Problems I had with the book: (may just be nitpicking or because of my personal views)

- limited social world building: it was off to an interesting start but I had a lot of questions that weren't answered
There was such a focus on children/ not having children but there was no mention of any kind of contraception or anything similar? I know the setting was based on old Mayan culture but even they had some things.

Why were there no childless marriages? The problem was the actual children not relationships
Is that just a cultural thing? Would it be considered too much temptation or something?
What about gay couples? You would think in a society where children are bad, that would be a win/win situation

-the naga have some potentially weird connotations?(it depends on your interpretation)
The tormented souls of children who have been waiting too long to be born.
What?? Is there supposed to be a natural fix to this? Personally as someone who is pro-choice and never having kids, this makes me kind of uncomfortable.
In this world, is there a specific number of children who are supposed to be born every year, and people who don't have kids are 'denying the natural order'? (in which case - grosss).
Or are the naga's unavoidable? (which is weird but ok)

- his sister promised to have as many kids as she could (Owww?!) ( also even if slowing down the island isn't a problem aren't there still limited resources? like it is an island. idk)

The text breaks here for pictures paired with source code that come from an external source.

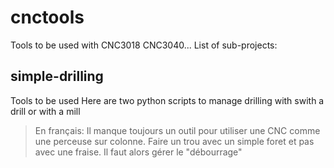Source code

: # cnctools
Tools to be used with CNC3018 CNC3040...
List of sub-projects:
## simple-drilling 
Tools to be used 
Here are two python scripts to manage drilling with swith a drill or with a mill
>En français:
>Il manque toujours un outil pour utiliser une CNC comme une perceuse sur colonne.
>Faire un trou avec un simple foret et pas avec une fraise. Il faut alors gérer le "débourrage"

- Avi - the badass magic warrior girl - becomes a farmer's wife?!?
She never even wanted that. In the book it even said that she belonged in the Tree. So why is this a good ending? is it tbc?

- Me being petty but
/In a world where love is bad these cis-het people want to get married and have kids/

I know its more complicated than that, but honestly I'm getting so bored of this 'love is forbidden plots'
I always want them to be an interesting analysis of social structures, but it mostly never is.